■ **Extrait du texte**
>>>>

Le matin de l'Ascension, le père Andreï m'a dit que le soir même, c'était les vigiles de la fête votive de l'église, l'icône de la Vierge de Vladimir. Il y aurait monseigneur Théoctyste, il fallait venir... A la tête que j'ai faite, il a éclaté de rire: "Ah l'Orthodoxie, c'est dur!"
C'est que je suis épuisée par le chambardement opéré chez moi, j'imagine ce que donnerait un déménagement complet, avec des travaux, déjà que ceux de ma petite entrée n'ont pas de fin... Mais je ne regrette rien, à la limite, je suis presque reconnaissante au voisin de m'y avoir contrainte, à mon bureau, j'ai l'impression d'être dehors, le vent passe d'une fenêtre à l'autre, avec les chants d'oiseaux et l'odeur des narcisses, je vois à nouveau défiler les nuages, la lumière jouer dans les arbres et les fleurs. Et le jardin se déplace au nord est, plus loin du perturbateur. J'ai commencé à planter de ce côté.

<<<<

■ **Énoncé**
Répondez à ces questions à partir de l'extrait :
1. Quelle icône donne son nom à la fête votive de l'église ?
2. Qui devait assister aux vigiles ?
3. Dans quelle direction le jardin se déplace-t-il ?
Les lignes ci-dessous n'ont aucun rapport avec l'extrait.

■ **Données brutes**
>>>>

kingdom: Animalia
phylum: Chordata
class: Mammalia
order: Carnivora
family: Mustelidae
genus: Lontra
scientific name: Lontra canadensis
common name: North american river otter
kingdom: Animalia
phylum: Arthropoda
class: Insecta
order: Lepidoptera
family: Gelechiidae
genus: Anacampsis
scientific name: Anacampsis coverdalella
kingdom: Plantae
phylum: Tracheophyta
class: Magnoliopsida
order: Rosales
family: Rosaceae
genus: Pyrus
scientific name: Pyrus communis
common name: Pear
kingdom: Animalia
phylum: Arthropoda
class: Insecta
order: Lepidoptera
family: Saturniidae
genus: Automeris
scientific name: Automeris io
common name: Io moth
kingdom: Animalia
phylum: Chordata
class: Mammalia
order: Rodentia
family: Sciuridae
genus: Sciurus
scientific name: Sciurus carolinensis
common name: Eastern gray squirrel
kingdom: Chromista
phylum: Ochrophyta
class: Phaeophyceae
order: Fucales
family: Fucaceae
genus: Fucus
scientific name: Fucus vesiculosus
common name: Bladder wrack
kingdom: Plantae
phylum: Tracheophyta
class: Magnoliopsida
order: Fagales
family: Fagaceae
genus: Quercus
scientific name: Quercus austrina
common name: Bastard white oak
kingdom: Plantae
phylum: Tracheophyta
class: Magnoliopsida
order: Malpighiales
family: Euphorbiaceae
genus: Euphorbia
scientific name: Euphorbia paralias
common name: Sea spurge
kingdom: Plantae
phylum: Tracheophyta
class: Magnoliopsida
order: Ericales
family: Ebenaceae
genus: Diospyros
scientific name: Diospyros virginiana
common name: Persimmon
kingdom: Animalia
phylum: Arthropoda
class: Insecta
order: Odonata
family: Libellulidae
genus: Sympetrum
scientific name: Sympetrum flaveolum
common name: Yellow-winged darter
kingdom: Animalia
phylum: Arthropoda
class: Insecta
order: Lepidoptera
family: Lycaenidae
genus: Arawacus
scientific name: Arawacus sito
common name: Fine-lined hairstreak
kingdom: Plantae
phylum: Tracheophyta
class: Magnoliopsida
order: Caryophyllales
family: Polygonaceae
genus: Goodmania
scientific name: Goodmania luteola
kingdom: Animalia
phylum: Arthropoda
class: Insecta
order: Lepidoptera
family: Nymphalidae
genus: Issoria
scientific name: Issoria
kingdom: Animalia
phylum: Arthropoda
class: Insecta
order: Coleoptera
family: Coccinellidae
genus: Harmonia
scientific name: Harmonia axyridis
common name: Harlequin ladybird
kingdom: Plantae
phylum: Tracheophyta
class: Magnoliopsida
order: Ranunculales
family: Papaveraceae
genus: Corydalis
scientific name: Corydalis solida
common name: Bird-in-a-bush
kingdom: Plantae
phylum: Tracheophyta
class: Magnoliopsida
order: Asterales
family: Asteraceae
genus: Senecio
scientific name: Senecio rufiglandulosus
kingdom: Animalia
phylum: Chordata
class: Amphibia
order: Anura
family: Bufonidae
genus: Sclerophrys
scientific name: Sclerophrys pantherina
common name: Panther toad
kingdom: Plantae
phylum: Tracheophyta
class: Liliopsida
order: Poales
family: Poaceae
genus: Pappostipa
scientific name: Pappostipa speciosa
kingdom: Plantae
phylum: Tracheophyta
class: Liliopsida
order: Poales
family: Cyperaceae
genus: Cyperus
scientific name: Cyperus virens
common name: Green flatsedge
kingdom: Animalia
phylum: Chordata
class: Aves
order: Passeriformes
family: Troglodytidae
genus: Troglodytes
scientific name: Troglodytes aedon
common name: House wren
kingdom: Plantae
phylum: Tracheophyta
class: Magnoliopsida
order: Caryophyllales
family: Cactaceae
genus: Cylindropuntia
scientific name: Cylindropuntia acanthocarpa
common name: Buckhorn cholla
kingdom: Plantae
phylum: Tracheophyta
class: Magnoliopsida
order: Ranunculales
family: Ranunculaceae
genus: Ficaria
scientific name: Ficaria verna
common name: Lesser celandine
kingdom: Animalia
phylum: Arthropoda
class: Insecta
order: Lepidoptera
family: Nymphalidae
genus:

<<<<

■ **Réponse attendue**
1. L'icône de la Vierge de Vladimir.
2. Monseigneur Théoctyste.
3. Au nord est.